Are you looking for emotional and practical support during pregnancy? Maybe you need a doula.
Doula comes from a Greek word meaning female slave. Doulas, sometimes called “birth attendants”, have existed in an informal role through the ages and in many societies and cultures, and are becoming increasingly used in modern Western Society as a resource to new parents in addition to a family doctor, obstetrician, or midwife.
Training and certification requirements for doulas vary greatly from country to country. According to DONA – Doulas of North America, a doula is defined as “a woman who is trained and experienced in childbirth and provides continuous physical, emotional, and informational support to a woman during labor, birth, and the immediate postpartum period.”
What is the Difference Between a Doula and a Midwife?
A doula is a comforting and knowledgeable birth counselor.
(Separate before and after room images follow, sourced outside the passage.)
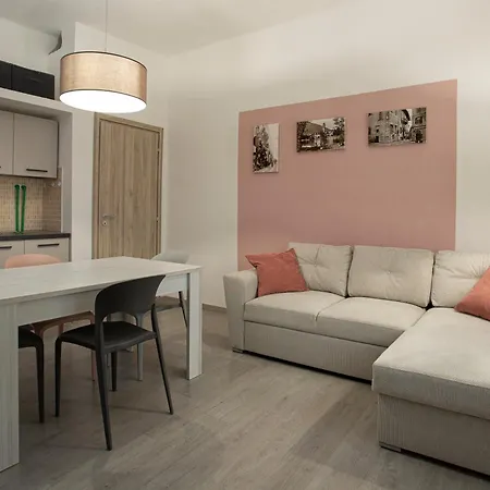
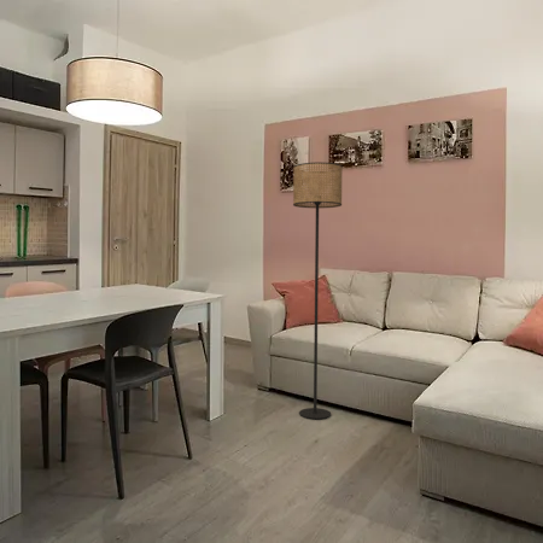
+ floor lamp [292,162,344,420]
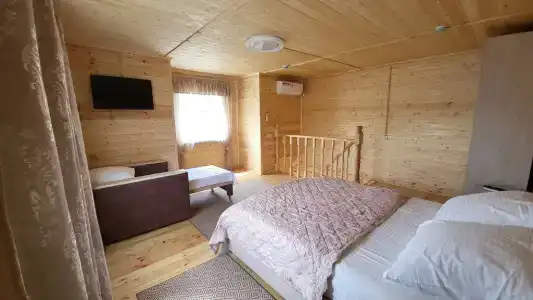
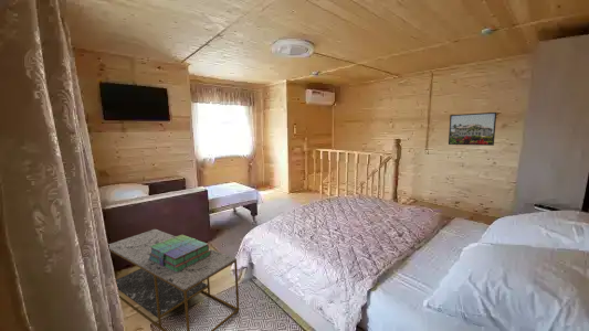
+ stack of books [148,234,211,273]
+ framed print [448,111,497,147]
+ coffee table [107,228,240,331]
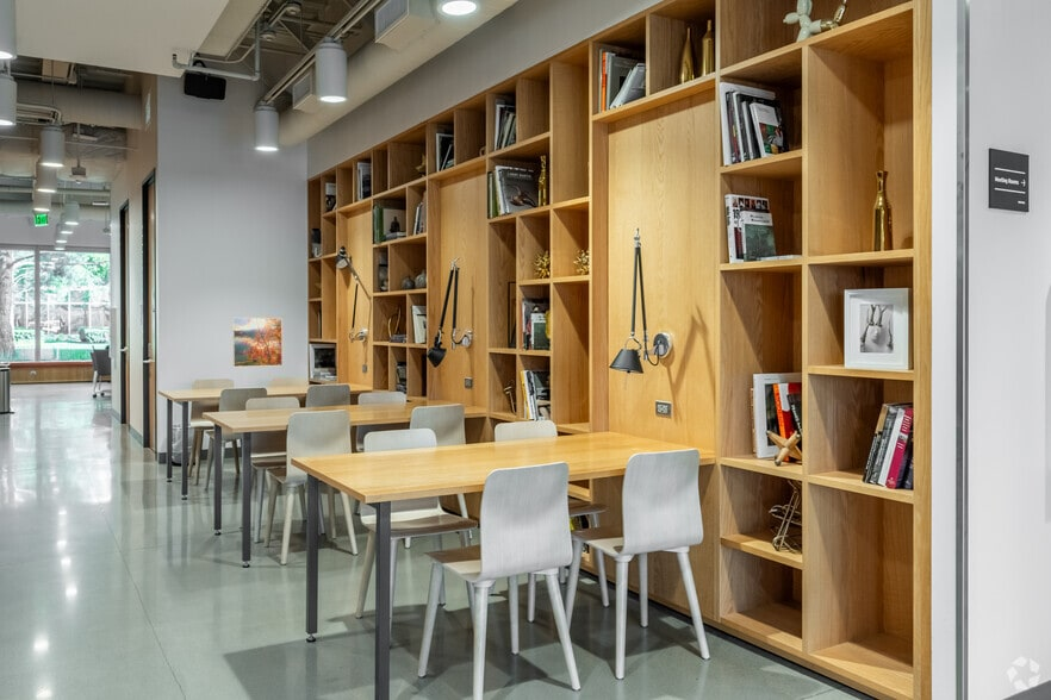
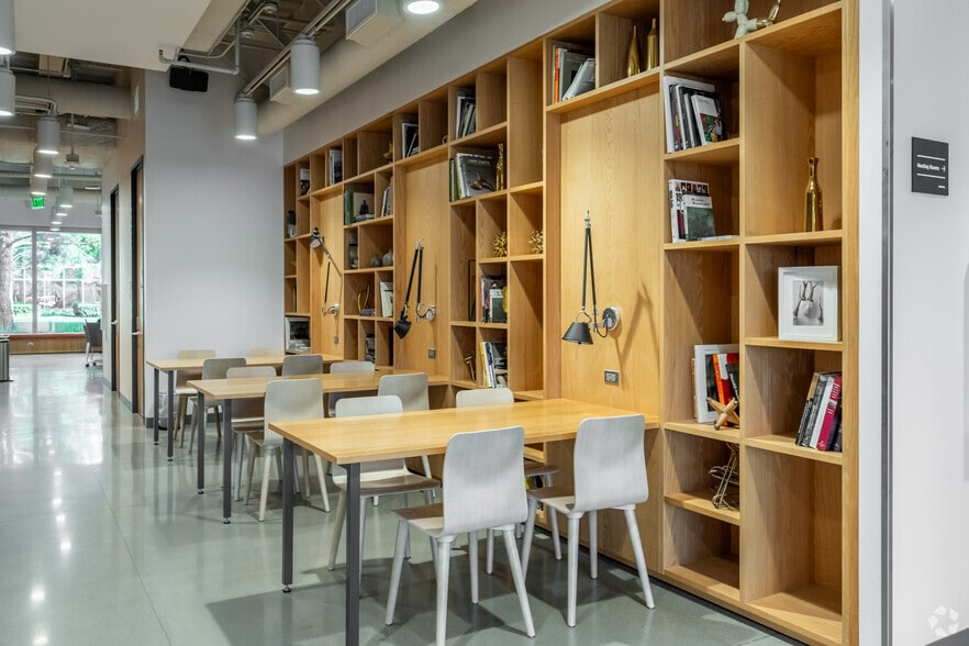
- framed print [231,317,284,368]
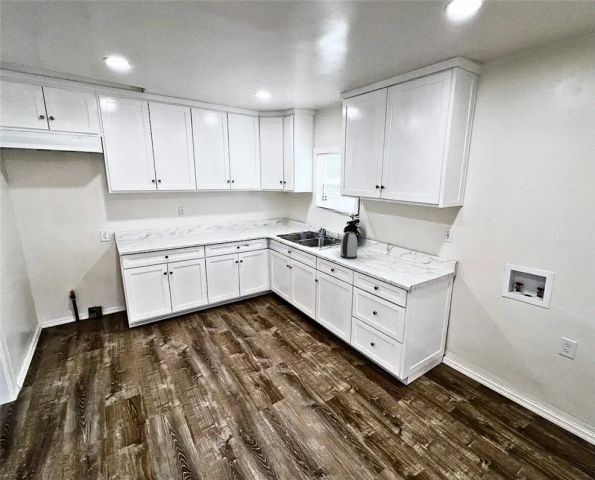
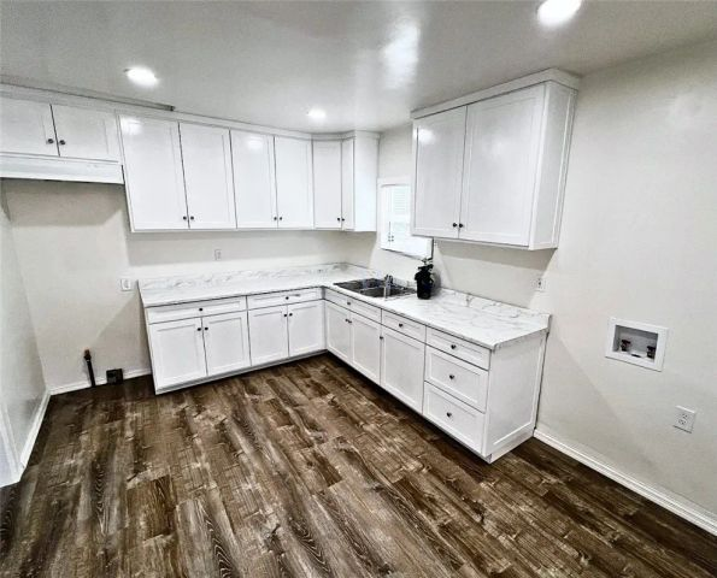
- kettle [340,230,358,260]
A midwife is a formally trained medical professional who carries out the medical tests, reports, physical exams and oversees the medical aspects of labour and delivery.
While many midwives may provide the emotional support of a doula, doulas are not licensed to perform births in Canada, the United States, the United Kingdom or Australia.
History of the Doula
Women have been supported by other women through childbearing throughout history. The period of pregnancy, childbirth,and the “laying in” period or initial weeks following the birth of a baby were traditionally the dominion of women, and occurred in the mother’s home with one or more women attending her.
It has only been in the past one hundred years that childbirth in the Western world has moved to the hospitals and become more of a medical experience than a social one.
As more mothers became concerned with the frequency and number of medical interventions (such as cesarean sections) that appeared to be becoming commonplace even in lower-risk pregnancies, birth attendants or doulas began to accompany mothers into hospital in increasing numbers. The term “doula” began appearing in literature in the United States in the mid-1970s.
What Does a Doula Do?
Pregnancy, childbirth, and the care of a newborn can be physically and emotionally draining. Historically new parents could turn to grandparents and other family members for support during this time. Today’s parents often live far from their extended family.
- A doula can help fill the role that older female friends and relatives used to provide to pregnant women.
- They can support mothers and fathers emotionally, and answer questions and give advice on concerns many new parents have.
- Prior to labour and delivery doulas may provide suggestions for pregnancy massage, advice regarding non-medicinal morning sickness remedies, exercise and lifestyle modifications to make pregnancy more comfortable, and they may also help with preparing a birth plan.
- During labour and delivery a doula can be a comforting presence to both the labouring mother and an anxious father.
- She can help explain what the doctors, midwife, or nurses are doing, provide suggestions for pain relief alternatives to medical intervention, and help coach the mother while the the medical staff carry out their clinical duties.
- For mothers who do not have a partner or close female friend, a doula can provide invaluable assurance and support throughout the pregnancy, labour, and childbirth, and assure the labouring mother of her progress.
Where Can I Find a Doula?
You can find a doula by asking your midwife or healthcare professional for a local referral. If that isn’t possible, try your local health unit. There are also doulas listed on the Internet. Breastfeeding.com has an extensive directory of doulas. As of March 2011 there are almost 5,300 doulas listed worldwide. Please satisfy yourself as to the training and credentials of any doula you choose as they are not verified by the site.
How Can I Become a Doula?
Training and certification of doulas varies greatly throughout the world. If you are interested in learning more about becoming a doula, visit the DONA International Site for more information on the CD (Certified Doula) and CPD (Certified Post-Partum Doula) certifications that they offer. There is also more detailed information on the steps required for formal training, doula workshops, continuing education and re-certification courses, doula forums and links to various country and regional offices.